Le directeur général Marc Bergevin a donné une nouvelle munition à son attaque en mettant la main sur Thomas Vanek, des Islanders de New York. Cette saison, l'attaquant a amassé 21 buts et 32 passes.

Vanek, une grosse prise!

Le Canadien de Montréal a répondu à la demande populaire et à un besoin pressant en faisant l'acquisition de l'ailier Thomas Vanek, un habile marqueur.
Le directeur général Marc Bergevin a donné une nouvelle munition à l'entraîneur Michel Therrien sans s'affaiblir dans l'immédiat. Le Canadien avait vraiment besoin d'un compteur naturel et Vanek a fait ses preuves devant le filet adverse. Il coûte un choix au repêchage de deuxième ronde et l'espoir Sebastian Collberg.
Vanek sera joueur autonome sans restriction le 1er juillet. Deviendra-t-il un joueur en location pendant deux mois ou un membre important du Canadien pendant plusieurs années? Les prochains mois nous donneront la réponse. Marc Bergevin aura donc du pain sur la planche. Le dossier de Vanek s'ajoute à ceux de P.K. Subban et d'Andrei Markov. De gros contrats assortis de chiffres encore plus gros.
Le Canadien passe le message à ses partisans et à ses joueurs qu'il veut faire un bon bout de chemin pendant les séries éliminatoires. Ce qui aurait été impossible sans l'ajout d'un franc-tireur de la trempe de Vanek.

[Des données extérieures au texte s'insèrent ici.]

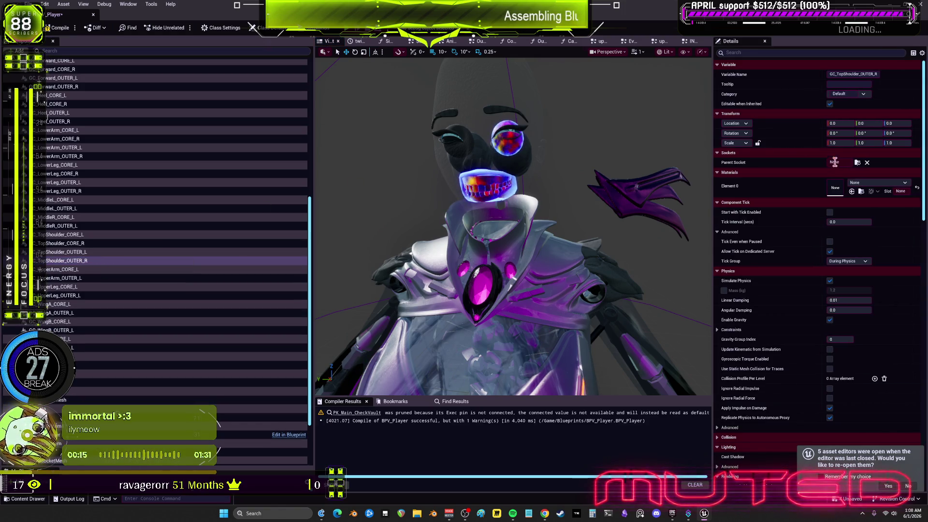
click(858, 162)
click(862, 220)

Le nouvel ailier du Canadien traîne la réputation d'un marqueur prolifique pas toujours soucieux de son jeu défensif et parfois nonchalant sur la patinoire. Des joueurs dédiés et responsables en défensive, le Tricolore en a en masse. Il est allé chercher un attaquant ayant de bonnes mains sans sacrifier son avenir. Ce ne sont pas tous les choix de deuxième ronde qui atteignent la Ligue nationale et Collberg n'a pas encore atteint ce niveau.
Le Canadien a certainement réalisé l'un des meilleurs coups de la dernière journée des transactions dans la Ligue nationale.
Saint-Louis exaucé
Fallait vraiment que Martin Saint-Louis en ait plein le dos de son directeur général Steve Yzerman pour quitter le Lightning de Tampa Bay, l'une des meilleures équipes de l'association de l'Est malgré l'absence prolongée de Steven Stamkos.
Saint-Louis n'a pas digéré que son propre directeur général l'écarte de la sélection initiale de l'équipe olympique canadienne. Il a ensuite accepté de remplacer son coéquipier Stamkos, mais le mal était fait. Il ne voulait plus rien savoir de Yzerman, qui l'avait également ignoré pour les Jeux olympiques de Vancouver.
Le petit attaquant de 38 ans n'a pas affiché un gros esprit d'équipe en demandant au Lightning de l'échanger. Blessé dans son orgueil, il a surtout pensé à sa petite personne. On dit qu'il n'est pas l'athlète le plus facile à diriger. C'est peut-être vrai.
L'acquisition de Saint-Louis rend l'offensive des Rangers de New York encore plus explosive. La transaction favorise les «Blue Shirts» dans le moment, mais les choix au repêchage obtenus par le Lightning pourraient faire changer le vent de direction. Ryan Callahan, tout de même une valeur sûre, est beaucoup plus jeune que Saint-Louis.
Le retour au jeu d'un joueur aussi talentueux que Stamkos rapportera plus au Lightning dans les prochaines semaines que le marché avec les Rangers.
Steve Yzerman s'est montré beau joueur dans cette affaire pour le moins délicate. Ce n'est pas évident de répondre à la requête de l'un de tes leaders et de ton capitaine. Le directeur général du Lightning a envoyé son joueur étoile à New York, l'endroit où il voulait évoluer.
La transaction entre les Rangers et le Lightning a eu encore plus d'impact que le retour de Roberto Luongo en Floride.
Réactions dans l'Ouest
La semaine dernière, les Blues de St. Louis ont consolidé leur équipe en transigeant avec les Sabres de Buffalo. Cet échange n'a pas eu l'effet domino anticipé dans l'association de l'Ouest.
Déjà réputés pour leur jeu défensif, les Kings de Los Angeles ont amélioré leur offensive en mettant la main sur Marian Gaborik. L'attaquant Matt Moulson a pris la direction du Minnesota. Les Ducks d'Anaheim, les Sharks de San Jose et les Blackhawks de Chicago n'ont pas bougé. Et à son grand désespoir, Ryan Kesler est demeuré à Vancouver.